O estado-maior trumpista aproveitou o caso para transformar Kirk em “mártir”. No funeral, que reuniu cerca de 100 mil pessoas, o divulgador assassinado foi comparado a Cristo por gente do governo.

Uma das pessoas presentes disse que via “Kirk como um mártir de Cristo, sem dúvida”. No antigo Twitter, um pastor presbiteriano escreveu: “Não é um caso trágico, mas parte da guerra que o mundo trava contra Cristo”.

Conhecemos bem, e dolorosamente, a artimanha de combinar religião com política (no sentido mais amplo).

Entre nós, ela frequenta templos e trios elétricos, com resultados catastróficos para a formação política do povo.

Do “martírio” à caça às bruxas é um pulo. Já está em curso um cala-boca contra redes de comunicação que não são dóceis ao trumpismo, classificadas indistintamente como “extremistas de esquerda”.

Os Estados Unidos, aliás, têm extenso know-how em caça às bruxas. De Dalton Trumbo a John Lennon, de Zero Mostel a Martin Luther King, de Chaplin a Malcolm X, os arapongas sempre trataram de arrumar jeitos e formas para perseguir os “inimigos do rei”.

A paranoia antiesquerdista tem sólidas raízes na terra dos hambúrgueres.

Como a movimentação destas ratazanas pode nos afetar? Há risco de montarmos cavalos imaginários e sairmos dando tiros por aí?

Bem, outro dia estava visitando um sebo, quando ouvi a conversa entre uma senhorinha e um senhorzinho. Indignada, a senhorinha dizia que no Brasil só tem frouxo.

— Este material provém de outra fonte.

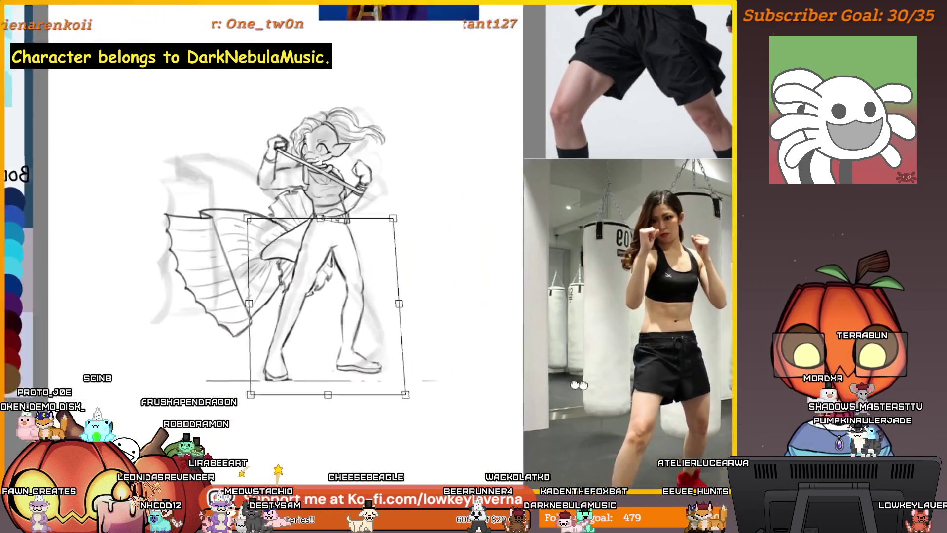
# - Nudge the skewed legs slightly right, apply the transform, and extend a curved stroke down the figure
pyautogui.moveTo(504, 389); pyautogui.dragTo(509, 390)
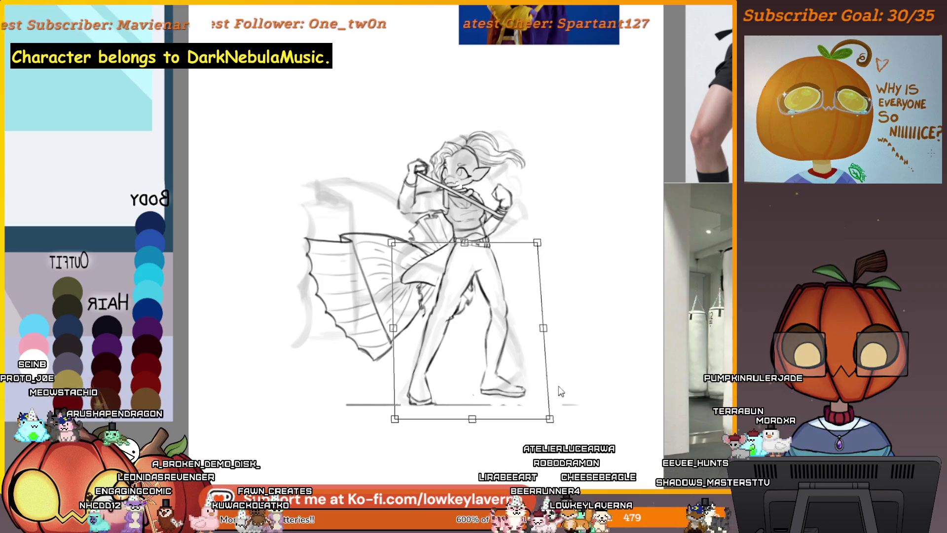
pyautogui.press('Return')
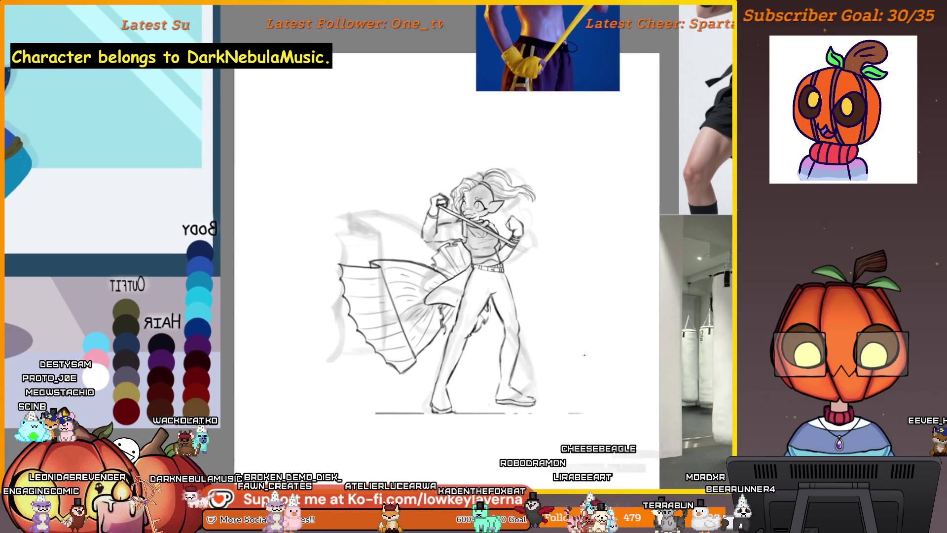
pyautogui.moveTo(449, 172); pyautogui.dragTo(479, 402)
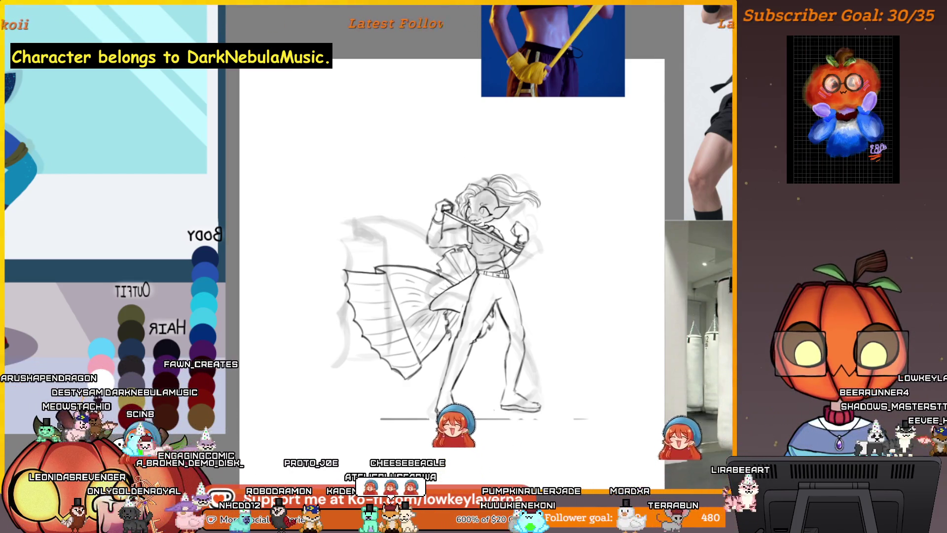
pyautogui.moveTo(418, 158)
pyautogui.mouseDown()
pyautogui.moveTo(463, 191)
pyautogui.moveTo(515, 252)
pyautogui.mouseUp()
pyautogui.press('ctrl+z')
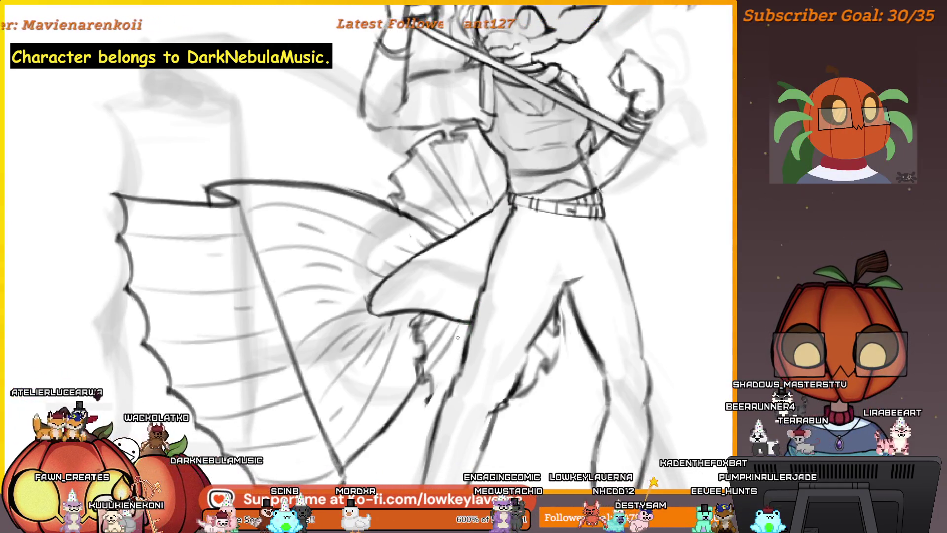
pyautogui.scroll(-3, 490, 293)
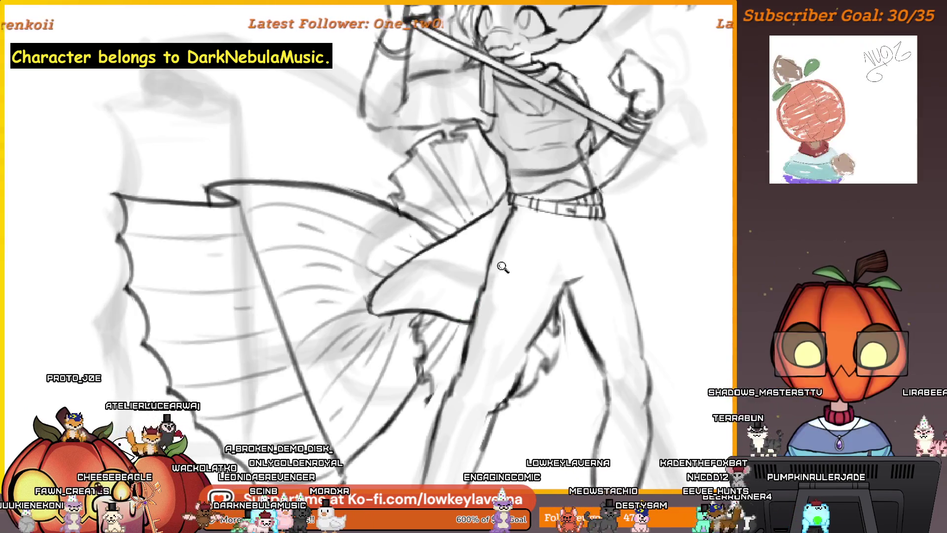
pyautogui.scroll(-3, 491, 293)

Ninguém é macho suficiente para pegar uma arma e fuzilar o Alexandre de Moraes. Está todo o mundo, segundo ela, distraído com futebol. O senhorzinho balançava a cabeça, concordando com ela.

Saí de mansinho. Insanidade machuca. Jamais imaginei que ouviria aquele tipo de esbravejamento num ambiente que considero sagrado, convite permanente à curiosidade e à surpresa.

Os godos, visigodos e ostrogodos estão entre nós e não voltarão à cloaca tão cedo.